Since childhood, Mandogi, the kongyangju of Kannon Temple, had come to like the inconvenient shed simply because it had a ladder that he could climb, and it was a convenient place to take a nap. He was often scolded when he was discovered in the middle of a nap, and Mother Seoul would attack him with her bamboo switch if she found him, as she had done just now.
The two went up the ladder into the shed.

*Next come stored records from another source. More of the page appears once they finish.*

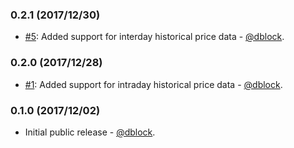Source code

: ### 0.2.1 (2017/12/30)

* [#5](https://github.com/dblock/google-finance-ruby-client/issues/5): Added support for interday historical price data - [@dblock](https://github.com/dblock).

### 0.2.0 (2017/12/28)

* [#1](https://github.com/dblock/google-finance-ruby-client/issues/1): Added support for intraday historical price data - [@dblock](https://github.com/dblock).

### 0.1.0 (2017/12/02)

* Initial public release - [@dblock](https://github.com/dblock).
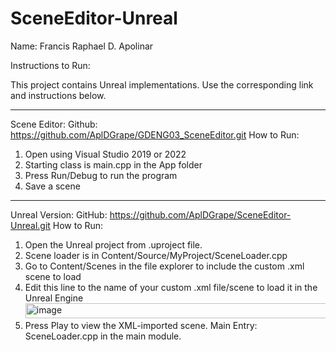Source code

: # SceneEditor-Unreal

Name: Francis Raphael D. Apolinar

Instructions to Run:

This project contains Unreal implementations. Use the corresponding link and instructions below.

---------------------------------------

Scene Editor:
Github: https://github.com/AplDGrape/GDENG03_SceneEditor.git
How to Run:
1. Open using Visual Studio 2019 or 2022
2. Starting class is main.cpp in the App folder
3. Press Run/Debug to run the program
4. Save a scene

---------------------------------------

Unreal Version:
GitHub: https://github.com/AplDGrape/SceneEditor-Unreal.git
How to Run:
1. Open the Unreal project from .uproject file.
2. Scene loader is in Content/Source/MyProject/SceneLoader.cpp
3. Go to Content/Scenes in the file explorer to include the custom .xml scene to load
4. Edit this line to the name of your custom .xml file/scene to load it in the Unreal Engine
   <img width="736" height="24" alt="image" src="https://github.com/user-attachments/assets/2d2539b6-91c9-4a66-af74-eb20bd815bbb" />
5. Press Play to view the XML-imported scene.
Main Entry: SceneLoader.cpp in the main module.
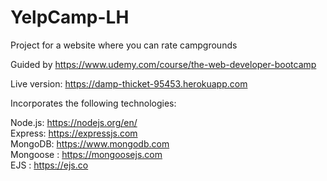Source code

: # YelpCamp-LH
Project for a website where you can rate campgrounds

Guided by https://www.udemy.com/course/the-web-developer-bootcamp

Live version: https://damp-thicket-95453.herokuapp.com

Incorporates the following technologies:

Node.js: https://nodejs.org/en/ <br>
Express: https://expressjs.com <br>
MongoDB: https://www.mongodb.com <br>
Mongoose : https://mongoosejs.com <br>
EJS : https://ejs.co
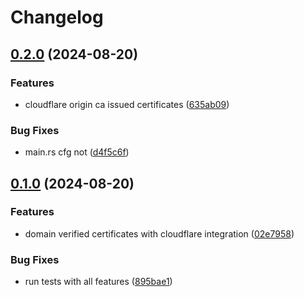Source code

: # Changelog

## [0.2.0](https://github.com/majksa-dev/rust-ssl-manager/compare/v0.1.0...v0.2.0) (2024-08-20)


### Features

* cloudflare origin ca issued certificates ([635ab09](https://github.com/majksa-dev/rust-ssl-manager/commit/635ab0935ddb768a9e1ead1e042e0b7601f2353d))


### Bug Fixes

* main.rs cfg not ([d4f5c6f](https://github.com/majksa-dev/rust-ssl-manager/commit/d4f5c6f8dd86860a1d377e9c454f34c8282b5faa))

## [0.1.0](https://github.com/majksa-dev/rust-ssl-manager/compare/v0.0.1...v0.1.0) (2024-08-20)


### Features

* domain verified certificates with cloudflare integration ([02e7958](https://github.com/majksa-dev/rust-ssl-manager/commit/02e7958ccfd1dfa45c586d23dea4325a2a3db6ce))


### Bug Fixes

* run tests with all features ([895bae1](https://github.com/majksa-dev/rust-ssl-manager/commit/895bae1e2d7e120b99d335dddbd7bb636b501250))

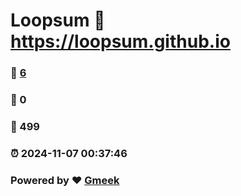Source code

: # Loopsum :link: https://loopsum.github.io 
### :page_facing_up: [6](https://loopsum.github.io/tag.html) 
### :speech_balloon: 0 
### :hibiscus: 499 
### :alarm_clock: 2024-11-07 00:37:46 
### Powered by :heart: [Gmeek](https://github.com/Meekdai/Gmeek)
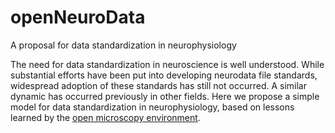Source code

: # openNeuroData
A proposal for data standardization in neurophysiology

The need for data standardization in neuroscience is well understood. While substantial efforts have been put into developing neurodata file standards, widespread adoption of these standards has still not occurred. A similar dynamic has occurred previously in other fields. Here we propose a simple model for data standardization in neurophysiology, based on lessons learned by the [open microscopy environment](https://www.openmicroscopy.org/).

Mandogi thought they were going to carry some stuff out of the shed, but instead she ordered a nervous Mandogi to sit down. This was where he had just been napping, and it was rank with the smell of stirred-up, dried-out straw. Then, something happened there that Mandogi could not have expected. Even afterward, our Mandogi couldn’t quite fathom what had just happened. In fact, she had plopped down beside Mandogi on the straw and first asked, “Before, did that hurt?” Then she was silent, her hands unfastening the belt on his paji, and when she slid her hand between his legs, he wondered, “What’s she doing? Where could she possibly be going?” Cornered, Mandogi let himself sink into the hill of straw while she caressed him, and she kept caressing his thing, which had suddenly stood up, until finally he thought, This is too strange. There was a saying around town that you could judge the thing between a man’s legs by the size of his nose. It was just a saying, but maybe what Mother Seoul saw this time was consistent with what people usually assumed about Mandogi’s strange, overly long nose. It was certainly true that his oddly shaped nose was a popular topic of conversation among the women at the temple. Taking one hand out from between his legs and stroking the tip of his nose, she let out a deep sigh and said, “Hail Amida Buddha. Hail Amida Buddha.”